Executive functions gradually improve over one’s life and are crucial for supporting advanced thinking in a variety of domains. We have shown that there are larger age-related differences in the brain for response inhibition than for visual search, and have suggested that this is due to slower maturation of the frontal lobes critical for executive functioning. In addition to inhibitory processes, working memory is a core executive function involved in many aspects of academics. We have examined the role of domain general working memory in forming verbal and quantity representations. Higher verbal working memory is associated with more robust activation of verbal mechanisms for multiplication. In contrast, higher spatial working memory is correlated with greater engagement of quantity mechanisms for subtraction. These findings suggest that working memory is crucial for solidifying cortical representations for academic skills.  We are currently examining whether the neural correlates of working memory predict gains in math and reading.

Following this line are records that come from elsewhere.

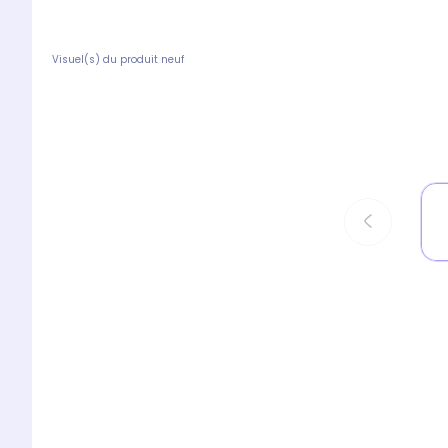
Visuel(s) du produit neuf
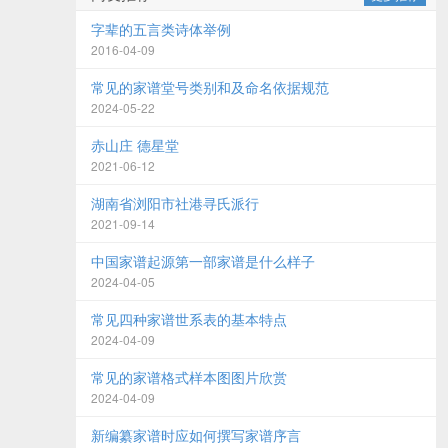
字辈的五言类诗体举例
2016-04-09
常见的家谱堂号类别和及命名依据规范
2024-05-22
赤山庄 德星堂
2021-06-12
湖南省浏阳市社港寻氏派行
2021-09-14
中国家谱起源第一部家谱是什么样子
2024-04-05
常见四种家谱世系表的基本特点
2024-04-09
常见的家谱格式样本图图片欣赏
2024-04-09
新编纂家谱时应如何撰写家谱序言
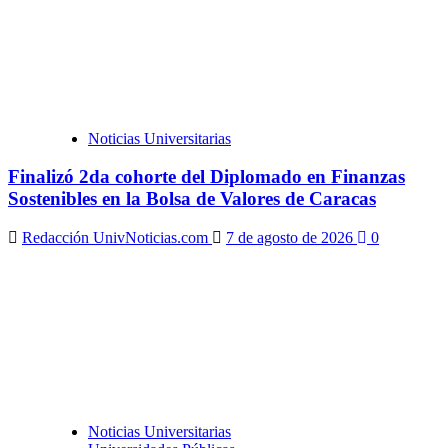
Noticias Universitarias
Finalizó 2da cohorte del Diplomado en Finanzas
Sostenibles en la Bolsa de Valores de Caracas
Redacción UnivNoticias.com
7 de agosto de 2026
0
Noticias Universitarias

We have also shown that children with attention deficit hyperactivity disorder (ADHD) exhibit larger brain abnormalities for response inhibition than for visual search, suggesting that a central deficit in ADHD is executive function. Our more recent work tested whether altering the context of the executive function task enhanced behavioral and brain function in children with ADHD. We used an innovative task design to orthogonally manipulate both reward size and the presence or absence of feedback during a working memory task. We found that there was a normalization of behavior and frontal activation only when children with ADHD performed the working memory task under large reward conditions in the presence of feedback. This is consistent with some of our other work showing the benefits of feedback learning compared to observational learning. Using classification algorithms to ‘diagnose’ ADHD children with this ensemble of tasks, we obtained over 90% specificity and sensitivity, opening up the way for an objective biomarker of ADHD. Our future work will determine whether we can use these diagnostic algorithms to distinguish between ADHD and learning disabilities to determine domain specific versus general mechanisms.